• _PROBLEM DESCRIPTION_:
In the entries that follow, find each line with the word "following" and copy it.

▬▬▬▬▬▬▬▬▬▬

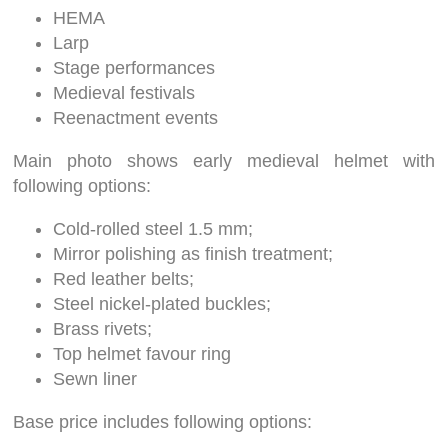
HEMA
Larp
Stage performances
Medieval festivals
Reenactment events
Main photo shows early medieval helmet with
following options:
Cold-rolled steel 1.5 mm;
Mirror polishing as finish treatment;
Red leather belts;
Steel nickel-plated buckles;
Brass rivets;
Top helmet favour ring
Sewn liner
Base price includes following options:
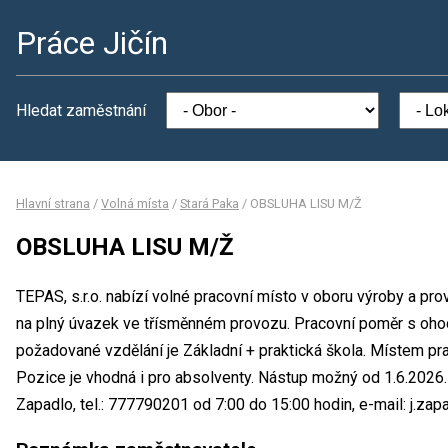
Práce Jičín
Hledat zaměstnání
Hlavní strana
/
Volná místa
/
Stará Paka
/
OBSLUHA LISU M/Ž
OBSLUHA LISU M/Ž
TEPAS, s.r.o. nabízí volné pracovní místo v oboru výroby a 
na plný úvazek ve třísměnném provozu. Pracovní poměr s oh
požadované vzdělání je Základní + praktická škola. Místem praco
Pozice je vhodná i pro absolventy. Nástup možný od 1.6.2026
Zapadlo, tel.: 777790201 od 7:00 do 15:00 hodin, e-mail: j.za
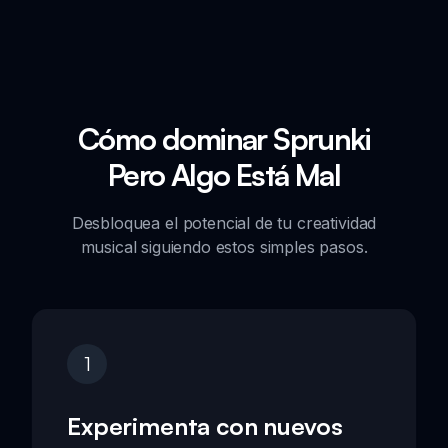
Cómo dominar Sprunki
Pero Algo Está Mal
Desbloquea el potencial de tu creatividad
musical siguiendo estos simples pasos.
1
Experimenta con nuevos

▬▬▬▬▬▬▬▬▬▬

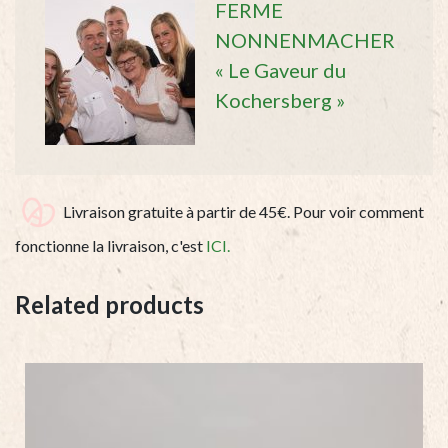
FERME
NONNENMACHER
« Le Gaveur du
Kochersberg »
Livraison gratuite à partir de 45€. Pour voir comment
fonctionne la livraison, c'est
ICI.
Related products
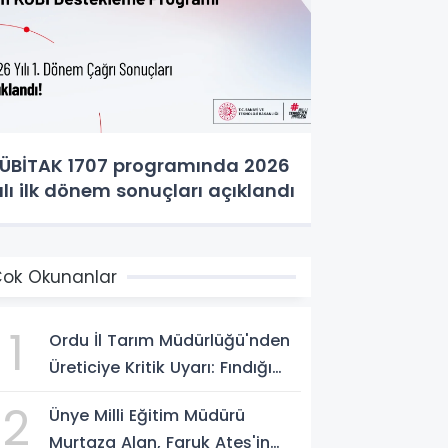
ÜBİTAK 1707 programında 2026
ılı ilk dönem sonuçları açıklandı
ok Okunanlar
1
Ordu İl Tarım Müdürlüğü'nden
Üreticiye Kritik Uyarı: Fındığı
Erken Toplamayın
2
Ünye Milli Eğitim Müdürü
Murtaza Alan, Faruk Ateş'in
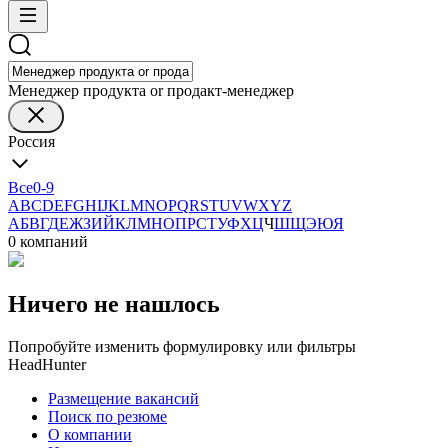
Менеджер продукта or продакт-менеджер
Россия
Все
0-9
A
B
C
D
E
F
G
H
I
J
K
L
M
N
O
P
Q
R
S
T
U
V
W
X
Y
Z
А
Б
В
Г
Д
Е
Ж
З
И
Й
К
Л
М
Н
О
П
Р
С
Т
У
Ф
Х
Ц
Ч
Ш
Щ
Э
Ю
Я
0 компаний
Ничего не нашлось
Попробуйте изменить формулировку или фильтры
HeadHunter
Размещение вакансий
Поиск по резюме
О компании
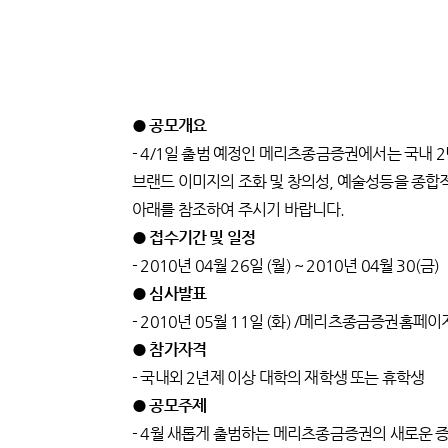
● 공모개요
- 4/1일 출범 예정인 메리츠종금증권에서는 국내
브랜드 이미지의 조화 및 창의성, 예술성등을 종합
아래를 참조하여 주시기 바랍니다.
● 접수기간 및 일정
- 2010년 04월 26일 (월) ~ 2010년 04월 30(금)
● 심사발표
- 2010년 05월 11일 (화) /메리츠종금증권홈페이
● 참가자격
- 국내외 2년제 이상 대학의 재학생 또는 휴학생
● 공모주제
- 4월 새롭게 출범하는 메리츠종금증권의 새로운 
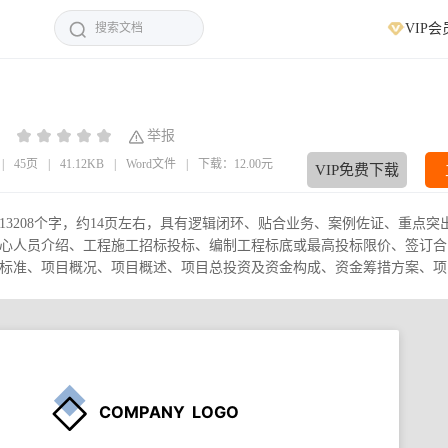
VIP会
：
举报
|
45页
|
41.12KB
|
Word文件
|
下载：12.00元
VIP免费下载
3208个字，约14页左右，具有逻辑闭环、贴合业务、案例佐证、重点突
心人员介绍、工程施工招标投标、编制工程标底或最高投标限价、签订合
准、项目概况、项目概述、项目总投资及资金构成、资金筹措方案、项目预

▬▬▬▬▬▬▬▬▬▬

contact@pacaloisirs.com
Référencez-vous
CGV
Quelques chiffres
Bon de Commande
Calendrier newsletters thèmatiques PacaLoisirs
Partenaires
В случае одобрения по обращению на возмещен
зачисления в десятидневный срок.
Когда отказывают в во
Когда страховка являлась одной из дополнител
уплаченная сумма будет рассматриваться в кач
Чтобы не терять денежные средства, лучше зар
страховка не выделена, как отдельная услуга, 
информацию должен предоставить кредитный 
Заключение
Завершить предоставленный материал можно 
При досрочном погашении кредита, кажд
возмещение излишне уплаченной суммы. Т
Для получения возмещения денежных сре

▬▬▬▬▬▬▬▬▬▬

• _THE ANSWER_:
following options:
Base price includes following options:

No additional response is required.